飞翼气动优化中参数化和网格变形技术

几何参数化和网格变形是飞行器气动外形数值优化迭代过程中的两个关键技术。基于非均匀有理B样条(NURBS)的自由型面变形(NFFD)技术对几何表示形式具有普适性,距离权函数(DWF)网格变形技术具有计算快速和网格拓扑无关性,两者广泛应用于曲面优化。基于NFFD技术改进了反求参数的Newton迭代算法,并通过提高物面附近网格刚度改进的距离权函数(IDWF)技术使其适用于更大程度的网格变形。还提出了改进后的参数化和网格变形两种技术并行计算的具体实现算法。结合离散伴随方法,使用参数化和网格变形技术,实现了由NACA0012初始翼型到飞翼标准翼型EH1590的反设计;针对某飞翼标模完成了单点全机升阻比优化,升阻比提高约18%。数值结果表明,建立的NFFD和IDWF动网格技术可满足飞翼气动外形优化参数化和快速网格变形的需求。
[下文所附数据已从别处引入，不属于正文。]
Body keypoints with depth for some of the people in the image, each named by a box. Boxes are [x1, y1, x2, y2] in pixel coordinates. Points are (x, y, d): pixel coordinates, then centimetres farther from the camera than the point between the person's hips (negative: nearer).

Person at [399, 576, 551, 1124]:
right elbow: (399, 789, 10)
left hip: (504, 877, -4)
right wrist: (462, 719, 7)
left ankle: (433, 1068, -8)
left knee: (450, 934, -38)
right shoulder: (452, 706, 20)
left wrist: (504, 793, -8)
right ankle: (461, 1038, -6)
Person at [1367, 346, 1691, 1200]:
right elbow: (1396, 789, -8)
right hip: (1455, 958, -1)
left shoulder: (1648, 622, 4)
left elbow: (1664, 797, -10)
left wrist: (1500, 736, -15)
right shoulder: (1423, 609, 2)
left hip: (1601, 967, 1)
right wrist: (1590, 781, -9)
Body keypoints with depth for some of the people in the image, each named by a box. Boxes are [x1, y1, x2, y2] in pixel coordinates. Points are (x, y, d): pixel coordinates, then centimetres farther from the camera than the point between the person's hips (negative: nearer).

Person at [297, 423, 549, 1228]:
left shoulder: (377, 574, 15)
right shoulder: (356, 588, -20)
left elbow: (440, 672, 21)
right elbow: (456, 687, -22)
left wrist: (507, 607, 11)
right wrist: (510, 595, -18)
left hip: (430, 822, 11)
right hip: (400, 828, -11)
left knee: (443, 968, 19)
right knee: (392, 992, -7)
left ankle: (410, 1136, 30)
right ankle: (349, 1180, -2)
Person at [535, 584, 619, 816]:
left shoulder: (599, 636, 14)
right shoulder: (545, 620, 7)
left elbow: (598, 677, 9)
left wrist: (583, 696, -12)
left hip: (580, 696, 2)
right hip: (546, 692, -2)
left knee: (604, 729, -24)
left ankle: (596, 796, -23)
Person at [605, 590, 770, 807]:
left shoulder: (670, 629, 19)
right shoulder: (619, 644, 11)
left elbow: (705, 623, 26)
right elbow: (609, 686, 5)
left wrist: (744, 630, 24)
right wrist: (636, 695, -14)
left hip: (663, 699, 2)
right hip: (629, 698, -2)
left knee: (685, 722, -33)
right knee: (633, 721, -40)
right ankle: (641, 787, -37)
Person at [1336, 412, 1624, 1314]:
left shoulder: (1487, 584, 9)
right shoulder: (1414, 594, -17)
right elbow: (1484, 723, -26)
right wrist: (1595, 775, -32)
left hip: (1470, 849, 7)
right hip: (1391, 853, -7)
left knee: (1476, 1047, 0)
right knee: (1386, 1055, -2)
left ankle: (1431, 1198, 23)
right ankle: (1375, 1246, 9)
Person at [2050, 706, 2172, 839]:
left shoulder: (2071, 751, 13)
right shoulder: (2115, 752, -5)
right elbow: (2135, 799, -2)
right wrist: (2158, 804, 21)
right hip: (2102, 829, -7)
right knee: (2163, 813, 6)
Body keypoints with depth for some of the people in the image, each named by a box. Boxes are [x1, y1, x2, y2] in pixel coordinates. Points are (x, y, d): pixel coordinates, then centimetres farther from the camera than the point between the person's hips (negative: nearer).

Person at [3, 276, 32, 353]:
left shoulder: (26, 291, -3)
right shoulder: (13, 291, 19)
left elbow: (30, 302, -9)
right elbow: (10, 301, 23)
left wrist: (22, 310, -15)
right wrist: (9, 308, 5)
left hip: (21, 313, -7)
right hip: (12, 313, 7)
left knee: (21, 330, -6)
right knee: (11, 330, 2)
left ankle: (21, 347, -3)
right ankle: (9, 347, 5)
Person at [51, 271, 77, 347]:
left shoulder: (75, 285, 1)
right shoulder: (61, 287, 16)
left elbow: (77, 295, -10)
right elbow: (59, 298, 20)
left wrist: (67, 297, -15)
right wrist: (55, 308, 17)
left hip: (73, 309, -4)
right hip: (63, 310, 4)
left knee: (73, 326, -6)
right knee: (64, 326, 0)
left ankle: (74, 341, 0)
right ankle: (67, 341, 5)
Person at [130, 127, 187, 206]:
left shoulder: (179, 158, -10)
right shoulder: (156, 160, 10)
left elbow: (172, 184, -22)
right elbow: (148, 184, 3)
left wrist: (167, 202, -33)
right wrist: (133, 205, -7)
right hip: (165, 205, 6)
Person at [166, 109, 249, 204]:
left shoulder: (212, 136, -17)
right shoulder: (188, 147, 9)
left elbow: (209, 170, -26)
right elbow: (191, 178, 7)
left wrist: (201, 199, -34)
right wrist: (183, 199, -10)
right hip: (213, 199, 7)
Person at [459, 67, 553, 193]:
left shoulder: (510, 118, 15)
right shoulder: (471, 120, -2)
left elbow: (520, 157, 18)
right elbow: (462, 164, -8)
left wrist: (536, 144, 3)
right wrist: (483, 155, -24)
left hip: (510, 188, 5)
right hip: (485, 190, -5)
Parameterization and grid deformation techniques for flying-wing aerodynamic optimization

Geometry shape parameterization and grid deformation techniques are two key issues for aerodynamic shape optimization of aircraft by CFD. The non-uniform rational B-splines (NURBS)-based free-form deformation (NFFD), which is universal for arbitrary representation of geometry, and the dynamic grid technique based on distance weighted function (DWF), which is independent from grid topology and fast on calculation, are widely used for shape optimization. In this paper, the NFFD technique is introduced in detail and the Newton iteration algorithms for inverse local coordinates calculation are developed. The DWF is improved (IDWF) to satisfy larger range grid deformation by increasing the stiffness of grid cells near surface. The parallel implementation algorithms for both techniques are designed and introduced in detail. With an optimization solver based on gradient calculated by discrete adjoint method, the standard flying-wing airfoil EH1590 is inversely designed form the initial airfoil NACA0012, and the ratio of lift and drag is optimized and increased by 18% for a whole flying-wing aircraft in a single design state. The result indicates that for flying-wing aerodynamic shape optimization, the NFFD technique is sufficient for shape parameterization and IDWF technique is efficient for grid deformation.